The roster of projects overseen by the University’s department of Estates and Facilities ranges from the £30 million creation of a new home for the study of art, design and architecture to the £2 million transformation of a small but distinctive listed building from the 1950s. This will become an art café, open to the public, including exhibition space for student work, and retaining many original features from its decades as a bath house for foundry workers.
Also underway is a new £18.2 million block that includes an entire floor and facilities designed to enable college students to form links with their local university and stimulate their passion for science.
There are numerous smaller, but important projects, including a new £2 million electricity substation that will ensure that the University’s campus can meet an increased demand for power. The contractor for this is Britcon.
The most ambitious of the current projects is the £30 million Barbara Hepworth Building, the new home of the University’s School of Art, Design and Architecture. Its foundation stone was laid early in 2018 by University’s Chancellor, HRH The Duke of York, and contractors Morgan Sindall are on target for the July 2019 completion date.
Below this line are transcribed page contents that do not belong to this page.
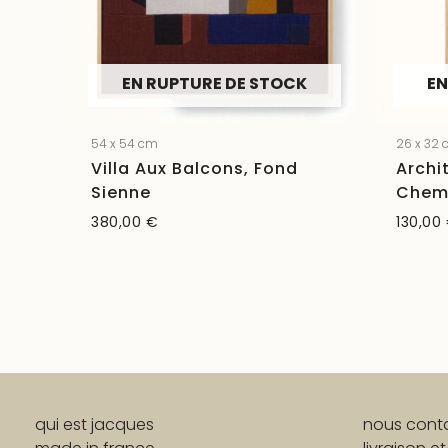
EN RUPTURE DE STOCK
EN
54 x 54 cm
26 x 32
Villa Aux Balcons, Fond
Archi
Sienne
Chem
380,00
€
130,00
qui est jacques
nous cont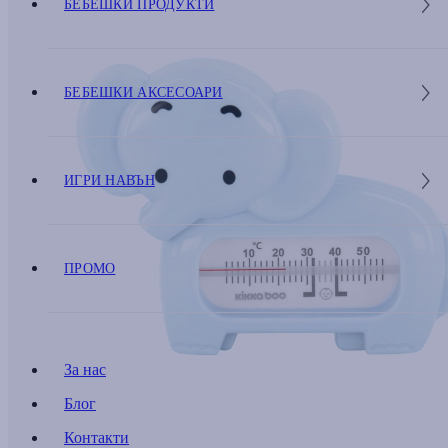
БЕБЕШКИ ПРОДУКТИ
БЕБЕШКИ АКСЕСОАРИ
ИГРИ НАВЪН
ПРОМО
За нас
Блог
Контакти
The project has a website that includes pictures and regular updates.
The site of the Barbara Hepworth Building was once occupied by the foundry firm Thomas Broadbent and still standing is the 1955 bath house used by the workers. This was designed by the long-established Huddersfield practice Abbey Hanson Rowe, which evolved into the major global architecture firm AHR – and this is the company that will now take on the sensitive task of transforming the bath house, which has features influenced by the legendary US architect Frank Lloyd Wright, into an art café, destined to be an important new hub and meeting place for the town.
Other works
Already completed – by contractors Bardsley Construction – is an £8.3 million refurbishment of the Joseph Priestley Building, home to the University’s School of Applied Sciences. Work now begins on an adjacent £18.2 million science block, with labs dedicated to the study of biology, chemistry and optometry – an all-new course. The building will be ready by July 2019 and includes the important innovation of an outreach floor.
The architects for the science block are ADP – their first project for the University of Huddersfield – and the contractors are BAM, whose past assignments include the Business School, the Creative Arts Building and the Harold Wilson Building.
There are also £400,000 of improvements at the Charles Sikes Building, home to the Huddersfield Business School. They include the creation of a business development area, and carrying out the work – to the specification of the Estates and Facilities Department’s in-house design team – are rfm ConstructionManagement, on their first collaboration with the University.
Other projects underway including £500,000 of improvements to the University’s Library, undertaken by Huddersfield contractor Illingworth and Gregory. And the contractor Jackson Lifts is carrying £500,000 of upgrades to lifts in three of the University’s main buildings.
A car park at Wakefield Road, adjacent to the Schwann and Oastler buildings, is to be brought back into use, in a £100,000 scheme designed by architects Jefferson Sheard that will include a number of electric vehicle charging points.